- _What the task requires_
According to the agreement excerpt, the laws of which state govern the Agreement?

3.3.                              Successors and Assigns. This Agreement will inure to the benefit of and be binding upon the Company and Executive and their respective successors, executors, administrators and heirs. The Company may assign this Agreement to any direct or indirect

 

3



 

subsidiary of Company, or any successor to all or substantially all of its assets and business by means of liquidation, dissolution, merger, consolidation, transfer of assets, sale of stock or otherwise. The rights and obligations of Executive hereunder are personal to Executive and may not be assigned by him.

 

3.4.                              Notice. Any notice or communication required or permitted under this Agreement shall be made in writing and (a) sent by overnight courier, (b) mailed by certified or registered mail, return receipt requested or (c) sent by telecopier, addressed as follows:

 

If to Executive, to the address set forth in his personnel file.

 

If to Company:

 

Real Mex Restaurants, Inc.
5660 Katella Avenue
Suite 100
Cypress, CA 90630
Attention: Chairman of the Board
Facsimile No.: (562) 346-1465

 

or to such other address as either party may from time to time specify by notice given to the other party in the manner described above.

 

3.5.                              Entire Agreement; Amendments. This Agreement contains the entire agreement and understanding of the parties hereto relating to the subject matter hereof, and merges and supersedes all prior and contemporaneous discussions, agreements and understandings of every nature relating to the subject matter hereof, except as otherwise specifically provided for herein. This Agreement may not be changed or modified, except by an Agreement in writing signed by each of the parties hereto.

 

3.6.                              Waiver. Any waiver by either party of any breach of any term or condition in this Agreement shall not operate as a waiver of any other breach of such term or condition or of any other term or condition, nor shall any failure to enforce any provision hereof operate as a waiver of such provision or of any other provision hereof or constitute or be deemed a waiver or release of any other rights, in law or in equity.

 

3.7.                              Governing Law. This Agreement shall be governed by, and enforced in accordance with, the laws of the State of California, without regard to the application of the principles of conflicts of laws.

 

3.8.                              Severability. Whenever possible, each provision of this Agreement will be interpreted in such manner as to be effective and valid under applicable law. However, if any provision of this Agreement is held to be invalid, illegal or unenforceable in any respect, such invalidity, illegality or unenforceability will not affect any other provision, and this Agreement will be reformed, construed and enforced as though the invalid, illegal or unenforceable provision had never been herein contained.

 

4



 

3.9.                              Section Headings. The section headings in this Agreement are for convenience only; they form no part of this Agreement and shall not affect its interpretation.

 

3.10.                        Withholding. Any payments due to Executive hereunder will be subject to withholding for all taxes or other amounts required to be withheld pursuant to applicable law.

 

3.11.                        Compliance with Section 409A. Notwithstanding any other provision of this Agreement, all payments to be made hereunder shall be structured, both as to amount and time of payment, to the maximum extent possible, to comply with section 409A of the Code as interpreted in good faith and in accordance with guidance on the application of section 409A published by the Internal Revenue Service (“Section 409A”). Unless and until precluded by final guidance issued under Section 409A, the Company and the Executive agree to negotiate in good faith to restructure any payments to be made under this Agreement to the extent reasonably necessary to comply with the requirements of Section 409A.

- _Records supplied_

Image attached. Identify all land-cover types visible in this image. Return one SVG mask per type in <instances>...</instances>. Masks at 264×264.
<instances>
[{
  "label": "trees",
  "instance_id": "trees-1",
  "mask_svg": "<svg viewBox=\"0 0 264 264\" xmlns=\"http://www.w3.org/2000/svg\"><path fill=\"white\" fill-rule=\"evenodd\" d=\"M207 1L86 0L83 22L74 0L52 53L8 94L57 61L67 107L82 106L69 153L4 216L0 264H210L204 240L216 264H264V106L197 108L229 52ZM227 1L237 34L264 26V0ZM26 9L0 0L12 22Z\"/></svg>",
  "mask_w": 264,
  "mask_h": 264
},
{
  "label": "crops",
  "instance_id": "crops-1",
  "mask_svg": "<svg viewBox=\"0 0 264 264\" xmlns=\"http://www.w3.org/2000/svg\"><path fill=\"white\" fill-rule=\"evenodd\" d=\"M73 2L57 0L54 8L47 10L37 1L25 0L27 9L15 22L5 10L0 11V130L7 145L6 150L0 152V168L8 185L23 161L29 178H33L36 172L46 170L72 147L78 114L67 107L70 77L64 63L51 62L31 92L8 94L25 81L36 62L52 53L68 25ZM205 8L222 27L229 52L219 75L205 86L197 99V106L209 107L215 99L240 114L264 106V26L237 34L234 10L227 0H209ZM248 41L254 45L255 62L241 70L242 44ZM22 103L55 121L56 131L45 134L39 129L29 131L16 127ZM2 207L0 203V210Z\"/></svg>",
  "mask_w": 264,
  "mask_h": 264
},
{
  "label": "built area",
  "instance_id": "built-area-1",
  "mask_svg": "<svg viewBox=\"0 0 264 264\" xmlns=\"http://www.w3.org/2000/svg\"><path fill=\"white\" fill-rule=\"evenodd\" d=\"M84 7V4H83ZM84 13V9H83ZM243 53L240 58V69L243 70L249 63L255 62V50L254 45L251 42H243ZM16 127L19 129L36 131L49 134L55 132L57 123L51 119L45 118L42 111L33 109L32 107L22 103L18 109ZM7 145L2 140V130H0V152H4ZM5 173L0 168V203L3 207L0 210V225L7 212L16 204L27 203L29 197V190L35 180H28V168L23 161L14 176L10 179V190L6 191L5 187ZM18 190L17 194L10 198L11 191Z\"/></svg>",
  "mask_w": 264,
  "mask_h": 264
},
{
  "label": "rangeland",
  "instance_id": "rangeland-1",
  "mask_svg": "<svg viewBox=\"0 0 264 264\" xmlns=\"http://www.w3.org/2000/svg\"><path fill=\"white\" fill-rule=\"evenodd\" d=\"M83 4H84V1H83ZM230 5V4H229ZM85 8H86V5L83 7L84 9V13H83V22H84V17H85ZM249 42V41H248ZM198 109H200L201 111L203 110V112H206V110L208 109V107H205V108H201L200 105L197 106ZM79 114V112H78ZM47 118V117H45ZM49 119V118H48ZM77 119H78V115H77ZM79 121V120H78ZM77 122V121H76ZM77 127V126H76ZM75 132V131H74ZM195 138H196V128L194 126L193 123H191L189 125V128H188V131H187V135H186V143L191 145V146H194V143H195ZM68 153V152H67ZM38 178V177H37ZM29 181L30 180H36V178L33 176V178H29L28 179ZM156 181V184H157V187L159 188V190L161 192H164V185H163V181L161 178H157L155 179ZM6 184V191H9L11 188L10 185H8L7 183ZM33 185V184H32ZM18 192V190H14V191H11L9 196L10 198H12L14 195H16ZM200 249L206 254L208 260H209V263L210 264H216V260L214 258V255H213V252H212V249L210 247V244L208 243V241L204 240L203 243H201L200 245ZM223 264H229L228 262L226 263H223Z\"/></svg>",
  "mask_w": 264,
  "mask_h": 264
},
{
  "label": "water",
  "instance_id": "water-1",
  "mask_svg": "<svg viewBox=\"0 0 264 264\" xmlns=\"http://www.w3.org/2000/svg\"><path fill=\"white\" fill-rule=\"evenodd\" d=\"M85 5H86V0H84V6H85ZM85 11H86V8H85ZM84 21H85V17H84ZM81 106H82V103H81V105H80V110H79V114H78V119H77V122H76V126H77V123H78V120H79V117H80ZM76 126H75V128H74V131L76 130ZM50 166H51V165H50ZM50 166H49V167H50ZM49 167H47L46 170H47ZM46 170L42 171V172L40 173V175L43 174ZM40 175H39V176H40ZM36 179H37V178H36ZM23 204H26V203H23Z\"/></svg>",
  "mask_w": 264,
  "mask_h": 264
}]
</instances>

- _Result of the task_
The laws of the State of California.